If you have a child with Attention Deficit Hyperactivity Disorder (ADHD), you’re well aware of the struggles they face. Sitting still, self-regulation, inattentiveness — these are a few of the behaviors that characterize this medical disorder.
What makes ADHD difficult to diagnose is assessing the types of behaviors that extend beyond the normal impulsivity and distraction that occur with most children. The majority of children with ADHD are provided a combination of medication, Cognitive Behavioral Therapy (CBT) and an amalgamation of support both in school and at home.
Additionally, some parents are starting to notice how STEM can have a positive impact on their child’s development. The basic principles that inform STEM programs – design thinking, creative problem-solving, project managing – are more conducive to successfully working with children who have ADHD than we think.
Aimee Savard, Owner of MakerKids in central Toronto, Ontario, agrees. “At MakerKids, we’ve seen many kids succeed at our STEM programs with various special needs or abilities,” she says. “Because our programs are project-based and self-directed, students are deeply engaged in their work, while … learning and creating. The result is the organic learning of STEM principles in a non-traditional, fun, learning environment.”
Rated #1 in STEM programs for kids, MakerKids specializes in coding, robotics and Minecraft for kids aged seven to 12. But it’s not so much about what they learn (while that certainly matters) as how they learn it. Added to the mix are soft skills they develop: resilience, confidence, communication skills and creativity, to name a few.
“Some parents of children with ADHD have told us their child thrives in this environment because of the way the child learns,” Savard emphasizes. “Technology is very hands-on and there’s lots of trial and error. Once they have confidence, their creativity and productivity flourish. There’s a deep satisfaction in problem-solving and seeing the direct results of their work.”
In a traditional classroom, students with ADHD may struggle more than their peers, where instruction is direct and one-way. They fidget in their seats, are easily distracted, and find it challenging to listen to and follow directions.
In a STEM class, that same child will blossom. Students with ADHD can sustain their energy throughout the long, laborious tasks STEM demands of its pupils and possess an energy that would otherwise wear out a typical student. “Students with ADHD tend to be creative and inventive, particularly when their learning environment is stimulating and positive,” Savard says.
She points to a Grade 1 student in her program who had ADHD and was struggling in his daytime curriculum. Then he enrolled at MakerKids after school. “He really excelled at critical thinking and troubleshooting, using a program called CodeSpark that gamifies coding. He would give the computer directions on what he wanted his character to do, then help fix code when it wasn’t working to make it accomplish those tasks.”

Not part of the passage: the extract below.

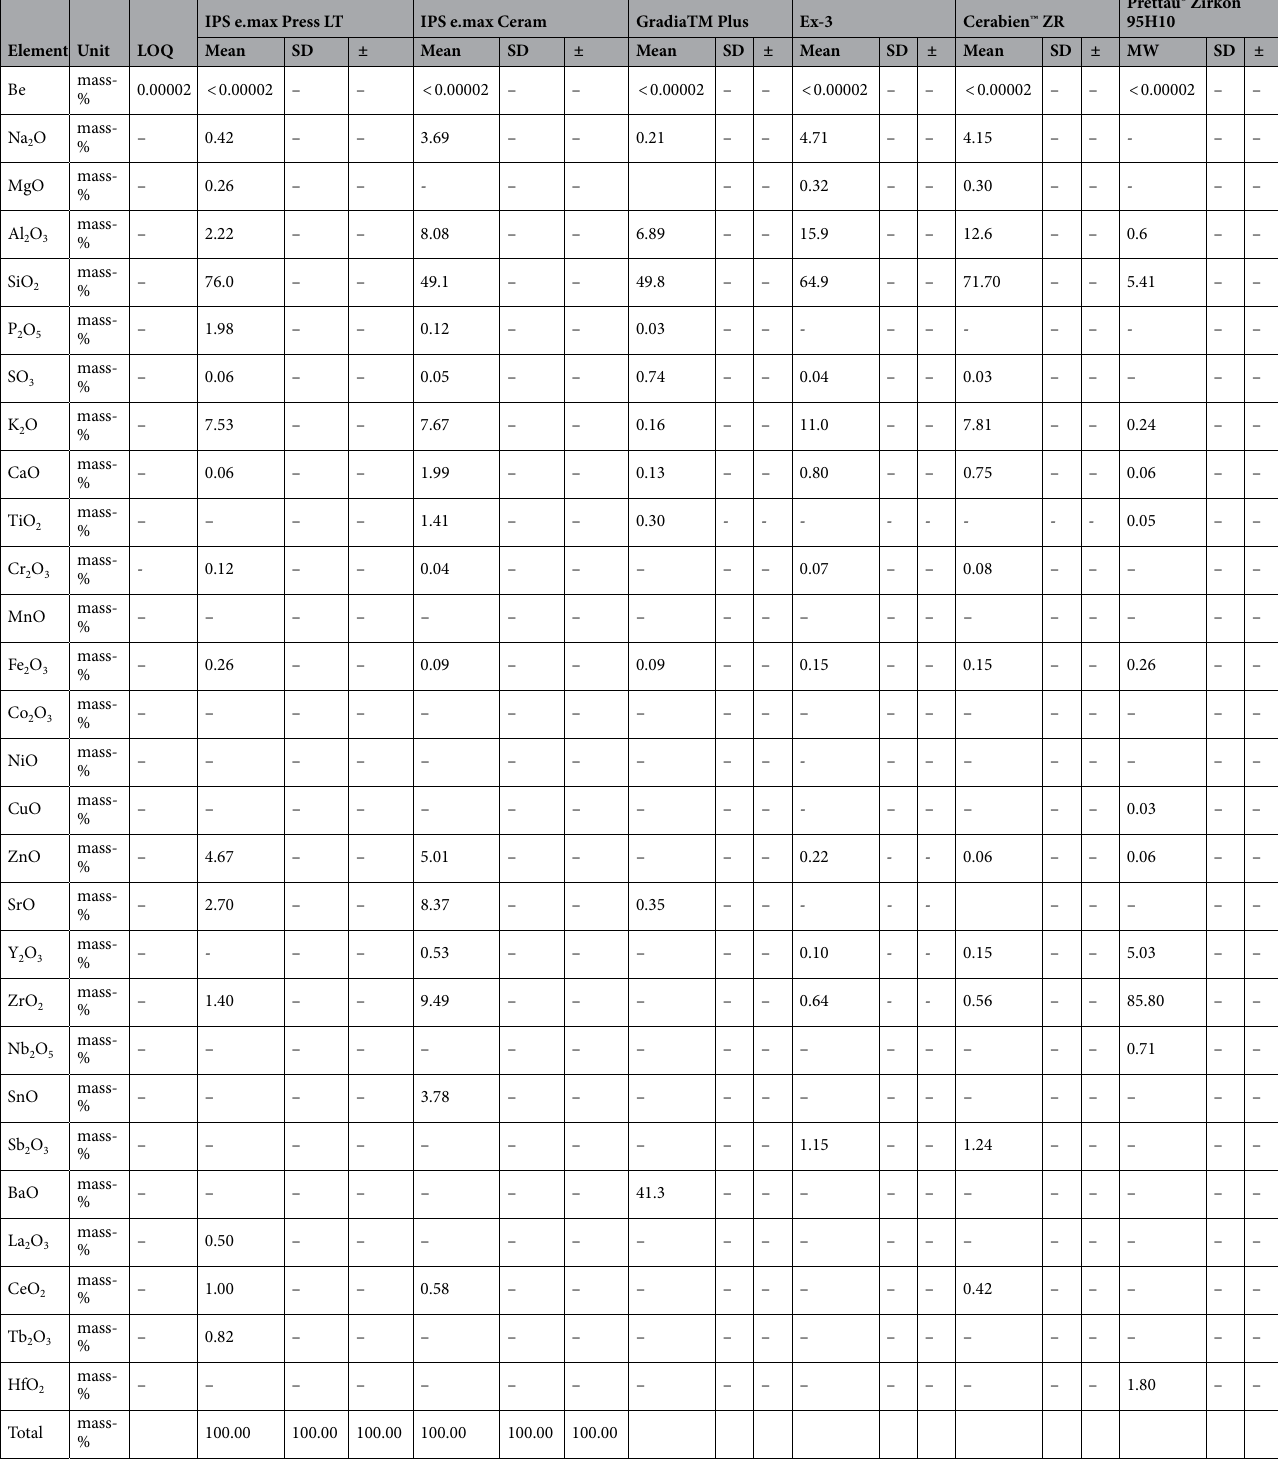
Table 7. ICP-OES results of further investigated ceramic materials. LOQ limit of quantitation, SD standard deviation, ± : measurement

Conversely, some children with ADHD have what is sometimes labeled “two-minute attention span,” and require frequent breaks to mitigate compulsive behavior or outbursts. STEM can engage students who struggle to self-regulate. The trial-and-error nature of robotics, for example, lends itself well to “incidental learning” (through testing); a perfect methodology for non-linear thinkers.
“STEM isn’t about single-task learning,” Savard says. “When students engage in STEM, they’re involved in a fast-paced world of shifting images and sounds. Someone with ADHD will jump from point-to-point, then amalgamate that input into their learning process.”

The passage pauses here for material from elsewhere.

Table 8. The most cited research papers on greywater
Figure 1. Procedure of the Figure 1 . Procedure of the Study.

One of STEM’s greatest success is its interactive aspect. Children who may feel marginalized in their day-to-day lives come together to work on STEM projects based on similar interests, goals and purpose. Savard mentions a child in Grade 3 who enrolled in the Minecraft program and developed social skills along the way.
“This student was able to connect with kids their age who had similar interests in a way that was very engaging,” she says. “Ultimately, this led to that child building friendships.”
The end game of any STEM program aligns with the single most important approach to working with children who have ADHD: empower, not control.
“Every child is unique,” Savard says. “It’s amazing to see what they’ll create when given the right tools and an outlet to use them.”